Они собираются на несколько дней к Бейкерам, чтобы поиграть с белками. Несомненно, я увижу их и услышу пьесу [Пьеса Дэя «Море»], которая теперь сократилась до восьмидесяти страниц. Я собираюсь прислать свою пьесу [«Добро пожаловать в наш город»] из Нью-Гемпшира Остается надеяться на лучшее. Возможно, если я смогу уехать на несколько дней в лес, где будет спокойно, я смогу многое пересмотреть пьесу. Я никогда не должен был встретить эту девушку! И как ты думаешь, кто меня познакомил? Брюстер. [У. Р. Брюстер, который в это время был учеником «47-ой Студии»]
Джулии Элизабет Вулф
Нью-Йорк
31 августа 1923 года
Дорогая мама:
Пишу тебе из агентства пишущих машинок «Ремингтон» на Нижнем Бродвее, что в Нью-Йорке. Мне пришлось заново напечатать свою пьесу, так как старая копия, которая была у меня, была очень плохой, и я много переписывал её карандашом. Я занят этим и отдам пьесу в Театральную гильдию завтра или в понедельник – в понедельник, я думаю. Завтра праздник – День труда.

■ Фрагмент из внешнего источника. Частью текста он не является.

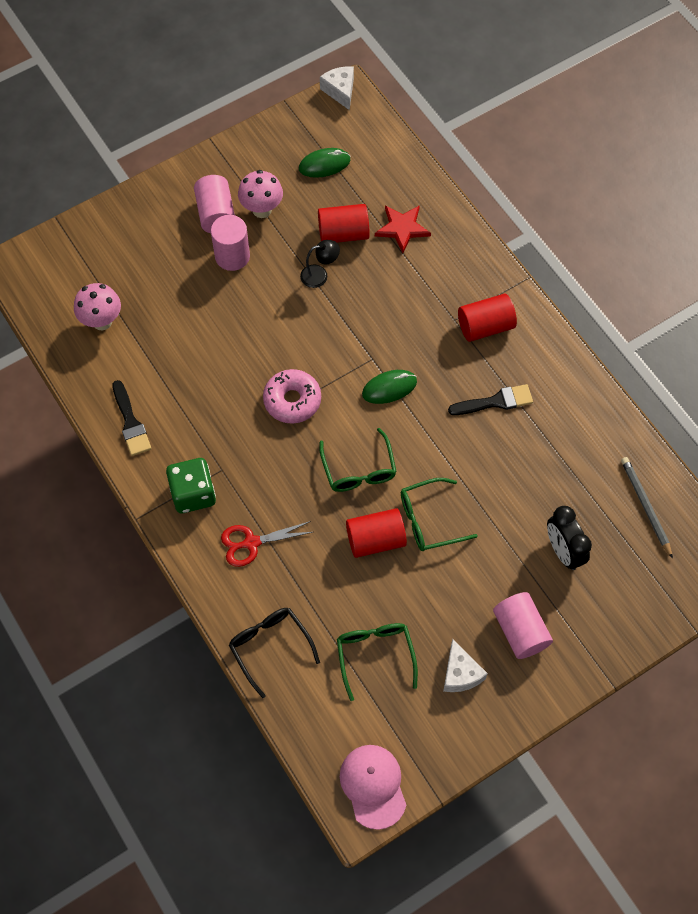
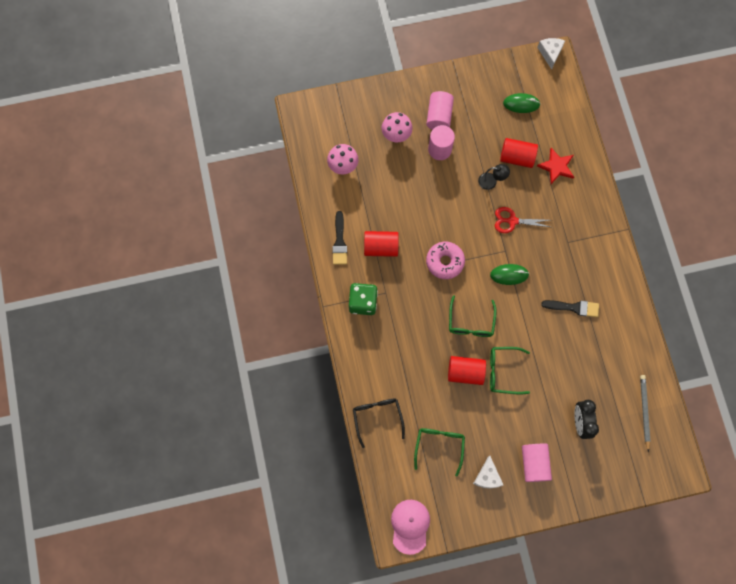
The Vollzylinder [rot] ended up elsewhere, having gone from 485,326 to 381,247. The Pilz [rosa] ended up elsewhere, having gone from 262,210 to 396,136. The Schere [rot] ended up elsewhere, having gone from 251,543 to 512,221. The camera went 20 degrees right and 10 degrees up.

После этого я пойду в доки и попытаюсь найти работу на океанском судне, предпочтительно в Англии, на время, пока не получу известий о пьесе. С каждым днем я все больше осознаю свой долг перед тобой, и это не дает мне покоя. В настоящее время я могу смириться с потерей всего, кроме твоей веры в меня. Я попросил профессора Бейкера написать тебе обо мне и надеюсь, что он это сделал. Я хотел, чтобы это было сделано, потому что он не склонен к энтузиазму, я знаю, что он даст тебе правдивый, честный отчет. Все, что у меня есть, я поставил на эту пьесу, конечно, если учесть, сколько людей пишут пьесы, это кажется малым шансом. Я не смею думать о провале. То, чего я хочу, то, что меня удовлетворит, кажется таким незначительным. Если бы моя пьеса не была замечательной – если бы она была поставлена и шла всего шесть или восемь недель – этого было бы достаточно, чтобы я начал работать.
Я не могу оправдаться, что до этого не продал ни одной пьесы, но я выношу это на твое рассмотрение. Молодой человек в любой другой профессии получал бы жалованье, добился бы какого-то материального вознаграждения до этого – мое сердце разбивается снова и снова, но после успеха вознаграждение обычно быстрое и большое.
Этот великий город гремит вокруг меня нескончаемым праздником блеска, лоска, фальши и вульгарного богатства. Женщины – дешевые, вульгарные женщины, простецкие жены производителей мыла, ростовщиков, мошенников, политиков, свинопасов и Бог знает кого еще – кладут тысячи себе в сумки, а художники, поэты, люди с умом, чувствительные к красоте и благородству, тщетно жаждут заполучить несколько замечательных книг, выставленных в витринах. Временами кажется, что эта толкающаяся, набирающая обороты, торгующая, производящая, покупающая и продающая американская цивилизация не успокоится, пока не уничтожит своих художников – и тогда Бог ей в помощь, ибо без них ни одно общество не выживет. Все, что осталось от Греции, – это несколько великих поэм, несколько великих книг, несколько великих произведений архитектуры и скульптуры. Все, что осталось от Египта, – это несколько величественных храмов, полузатонувших в пустыне. Это вечные и непреходящие вещи. Что останется от цивилизации, которая почитает человека выше всех поэтов, потому что он может сделать дешевый автомобиль по 500 долларов за штуку? Возможно, Богу, как это иногда случается, наскучат эти маленькие глупые люди, их маленькие глупые небоскребы, фабрики машин, и он сотрет их из простого милосердия.